> _Exercise instructions_
(a) Using the Batwoman article, decide whether each statement agrees with it. Answer yes or no, and quote the words that settle it.
(i) The creators' departure was announced late Wednesday night.
(ii) DC and the former creative team said the storyline changed because of the gay aspect of the marriage.
(iii) DC has been honored more than once for advancing gay characters' storylines.
(b) Answer these questions from the Batwoman article:
(i) Which two creators are leaving Batwoman?
(ii) Who gave DC and the creators awards after Batwoman proposed to her partner?
(iii) Which Marvel character was married to his partner last year?

======== Supplied text ========

If you missed this weekend's coverage, co-writer W. Haden Blackman and artist/co-writer JH Williams are leaving Batwoman. Announced late Wednesday night, the departure is due to… editorial meddling and creative differences. It's a common theme with creator departures at DC. It seems that nearly every one of the throngs of creators who left the company in the last two years has said, “We can’t deal with the late changes.”
As much as it is being downplayed, the departure was due to the creators being told that their lead character, who happens to be a lesbian, couldn't get married. When Batwoman asked her partner to marry her last year, DC and the creators won awards from gay advocacy groups. It was part of the creative team's long term plans and was set to end with the character's marriage.
It's important to point out that fences are being somewhat mended in the sense that both DC and the former creative team has said that DC didn't change the storyline due to the gay aspect of the marriage. It's widely believed that it is the institution of marriage – NOT gay marriage – that DC took issue with, and not just Kate Kane but for any character. But if a story is plotted out, with a quite obvious end result, don’t you think you should have these discussions with the creators just a tad sooner than AFTER you do the deed of proposing?
DC has, over its recent history (read: the last decade or two), been a somewhat progressive company – editorially and creatively – when it comes to homosexual issues and characters. DC has multiple times been honored for advancing homosexual characters' storylines and actions while pushing the boundaries of comics.
So why not move to the inevitable next step? Is it because DC was beaten by Marvel when Northstar was married to his partner last year, robbing them of the ability to slap “First comic with a gay marriage” on the issue? Is it because they just didn’t want to do it anymore? Mind you, this comes only a few months after an admitted homophobe and bigot was hired to write one of comic’s most beloved characters and was reluctantly shelved after the public backlash. In the public view, this is two black eyes for DC concerning gay rights in recent months, even if is NOT the issue.

======== Given material ========

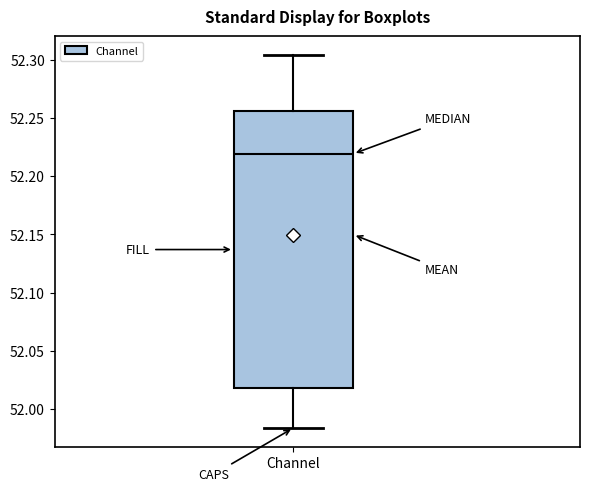

Where does the median line of the box for Channel sit on the y-axis? The values are not printed on the chart, so give them approximately, as read against the axis.

52.220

========

> _List of answers_
(a)
(i) Yes: "Announced late Wednesday night"
(ii) No: "DC didn't change the storyline due to the gay aspect of the marriage"
(iii) Yes: "DC has multiple times been honored for advancing homosexual characters' storylines"

(b)
(i) W. Haden Blackman and JH Williams
(ii) Gay advocacy groups
(iii) Northstar